[Page segmentation data]
□ □ □
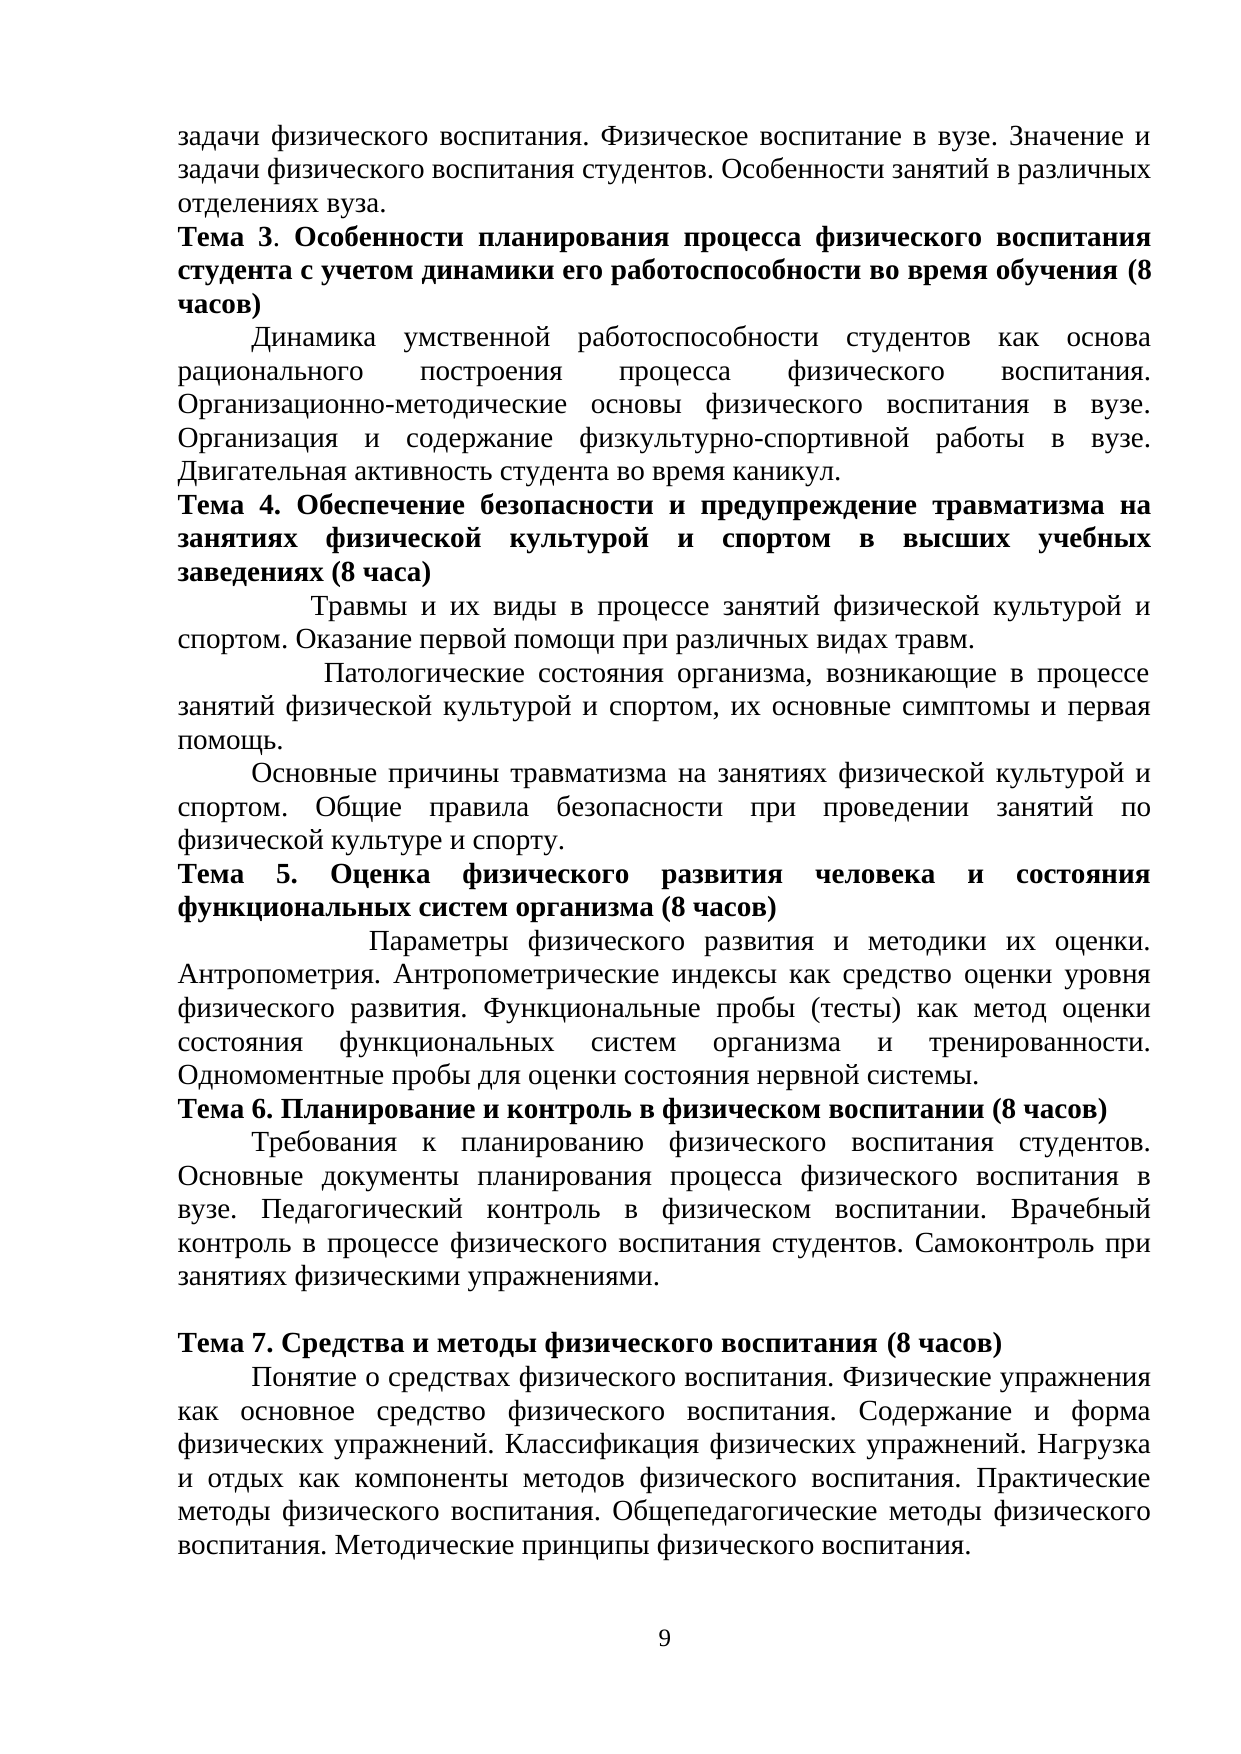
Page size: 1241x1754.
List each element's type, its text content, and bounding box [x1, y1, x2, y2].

text Требования к планированию физического воспитания студентов. Основные документы планирования процесса физического воспитания в вузе. Педагогический контроль в физическом воспитании. Врачебный контроль в процессе физического воспитания студентов. Самоконтроль при занятиях физическими упражнениями. [177, 1124, 1152, 1292]
text Патологические состояния организма, возникающие в процессе занятий физической культурой и спортом, их основные симптомы и первая помощь. [177, 655, 1152, 755]
text Тема 6. Планирование и контроль в физическом воспитании (8 часов) [177, 1091, 1152, 1124]
text Тема 3. Особенности планирования процесса физического воспитания студента с учетом динамики его работоспособности во время обучения (8 часов) [177, 219, 1152, 319]
text Травмы и их виды в процессе занятий физической культурой и спортом. Оказание первой помощи при различных видах травм. [177, 588, 1152, 655]
text Тема 5. Оценка физического развития человека и состояния функциональных систем организма (8 часов) [177, 856, 1152, 923]
text Параметры физического развития и методики их оценки. Антропометрия. Антропометрические индексы как средство оценки уровня физического развития. Функциональные пробы (тесты) как метод оценки состояния функциональных систем организма и тренированности. Одномоментные пробы для оценки состояния нервной системы. [177, 923, 1152, 1091]
text Динамика умственной работоспособности студентов как основа рационального построения процесса физического воспитания. Организационно-методические основы физического воспитания в вузе. Организация и содержание физкультурно-спортивной работы в вузе. Двигательная активность студента во время каникул. [177, 319, 1152, 487]
text Тема 7. Средства и методы физического воспитания (8 часов) [177, 1326, 1152, 1359]
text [177, 118, 1152, 219]
text Основные причины травматизма на занятиях физической культурой и спортом. Общие правила безопасности при проведении занятий по физической культуре и спорту. [177, 755, 1152, 856]
text Понятие о средствах физического воспитания. Физические упражнения как основное средство физического воспитания. Содержание и форма физических упражнений. Классификация физических упражнений. Нагрузка и отдых как компоненты методов физического воспитания. Практические методы физического воспитания. Общепедагогические методы физического воспитания. Методические принципы физического воспитания. [177, 1359, 1152, 1560]
text Тема 4. Обеспечение безопасности и предупреждение травматизма на занятиях физической культурой и спортом в высших учебных заведениях (8 часа) [177, 487, 1152, 588]
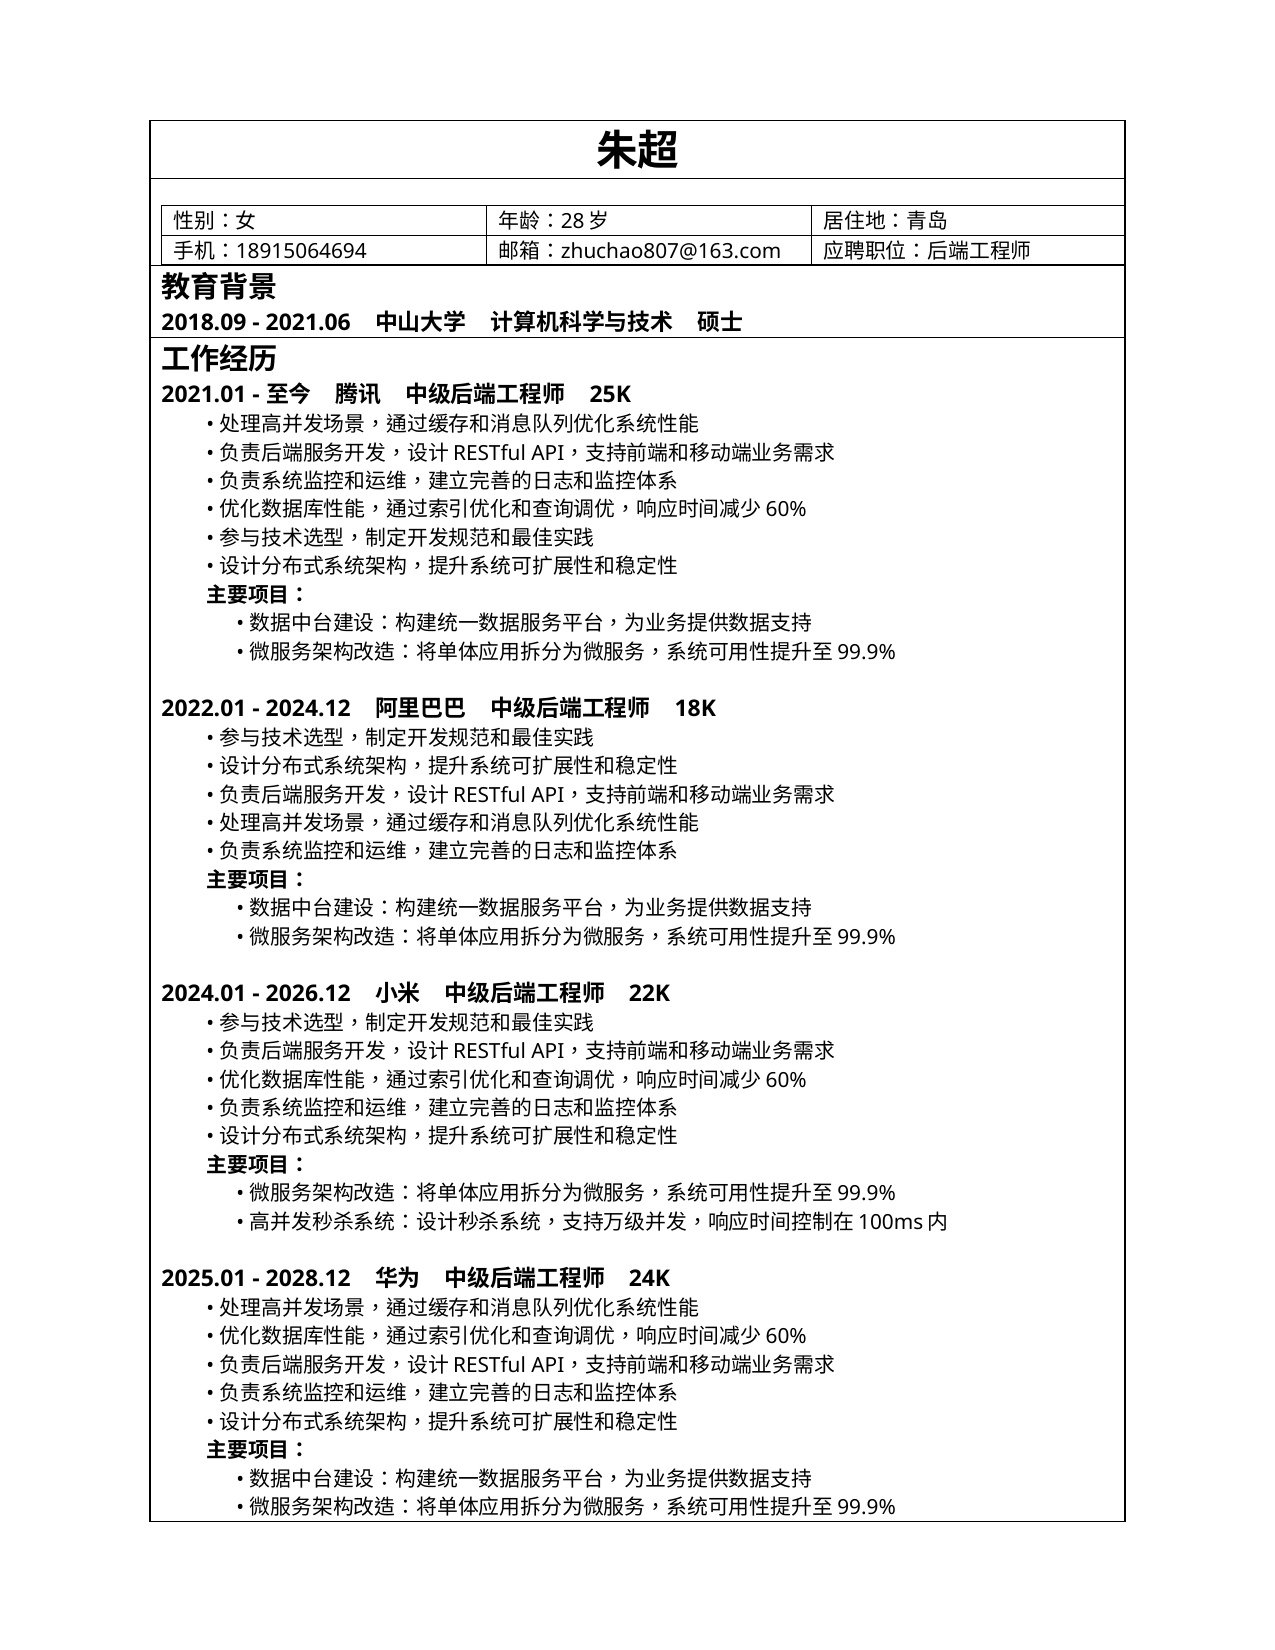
□ □ □
[Directions for this task] Lines with "физическом" in them are what the answer must contain; copy each from the records above.

[Reply to the exercise]
text Требования к планированию физического воспитания студентов. Основные документы планирования процесса физического воспитания в вузе. Педагогический контроль в физическом воспитании. Врачебный контроль в процессе физического воспитания студентов. Самоконтроль при занятиях физическими упражнениями. [177, 1124, 1152, 1292]
text Тема 6. Планирование и контроль в физическом воспитании (8 часов) [177, 1091, 1152, 1124]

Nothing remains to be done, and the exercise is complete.